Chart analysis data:

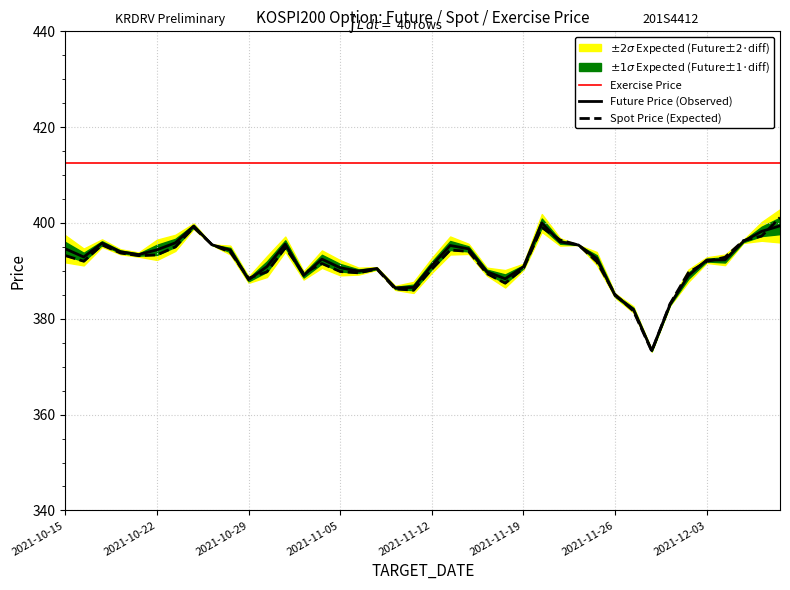

The value of Exercise Price at 16 is 412.5. True or false?

True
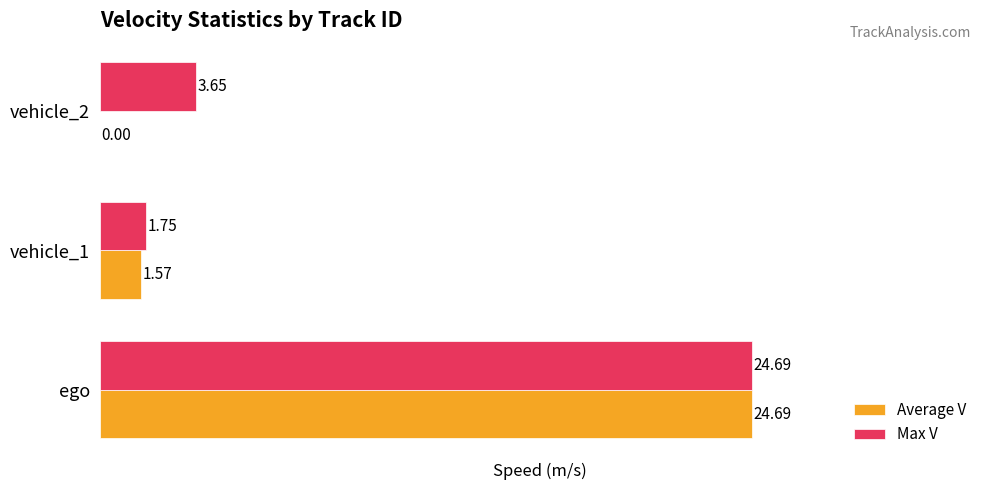

Which series has the largest total across all categories?

Max V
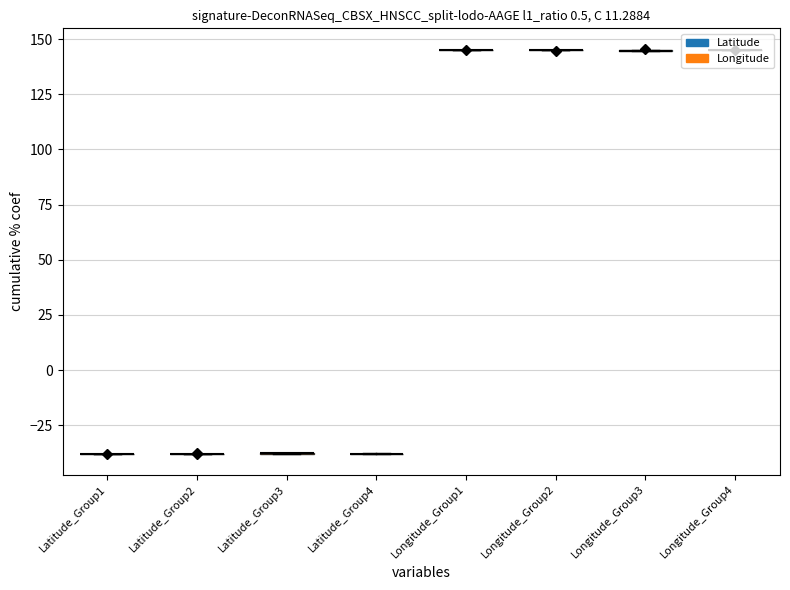

Are the bars horizontal?

No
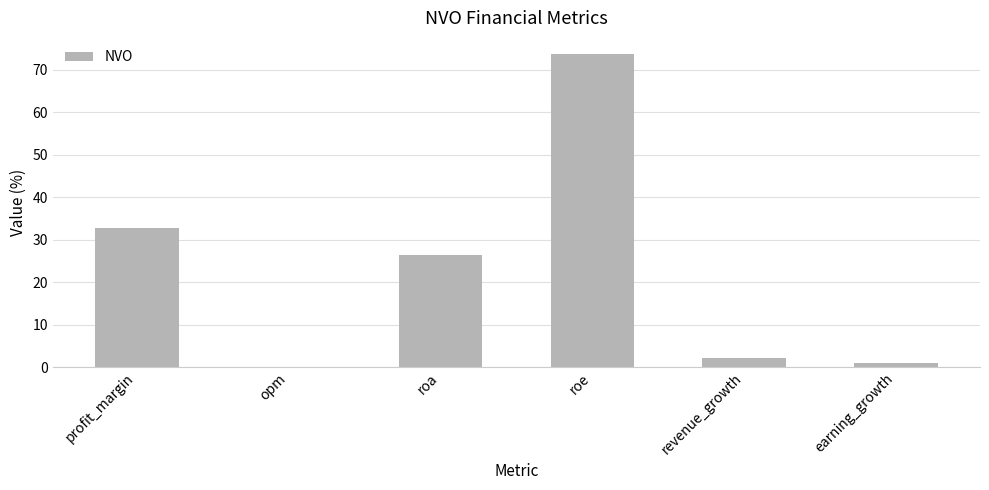

What is the greatest value displayed?

73.8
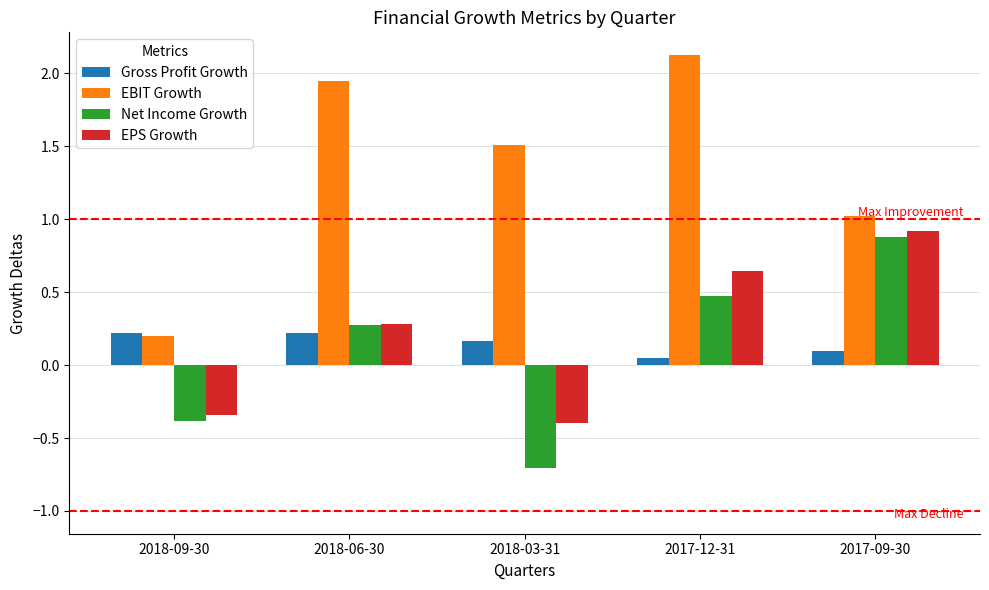

What is the value of the EPS Growth bar at the 5th from the left?

0.9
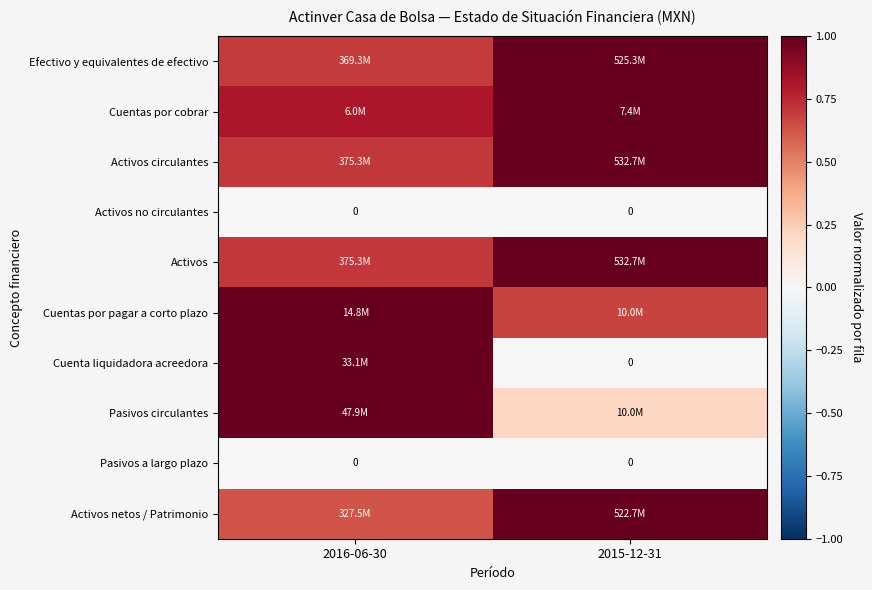

What is the average value of the Cuenta liquidadora acreedora series?

0.5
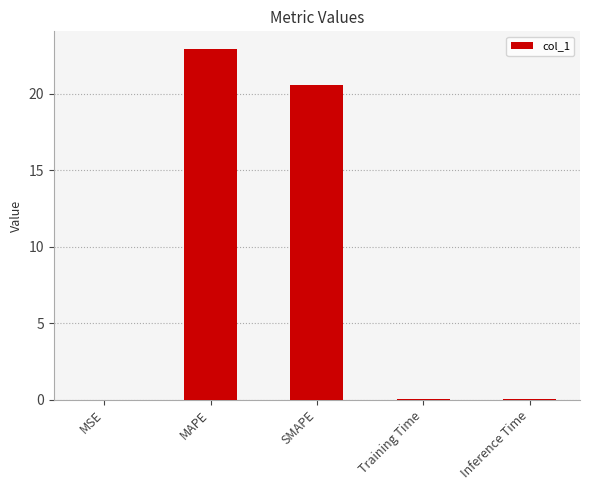

At which category does the chart reach its peak across all series?

MAPE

PROBLEM REQUIREMENTS: Copy out all of the lines above word for word, leaving out the pictures.

ANSWER BOX:
The value of Exercise Price at 16 is 412.5. True or false?

True

Which series has the largest total across all categories?

Max V

Are the bars horizontal?

No

What is the greatest value displayed?

73.8

What is the value of the EPS Growth bar at the 5th from the left?

0.9

What is the average value of the Cuenta liquidadora acreedora series?

0.5

At which category does the chart reach its peak across all series?

MAPE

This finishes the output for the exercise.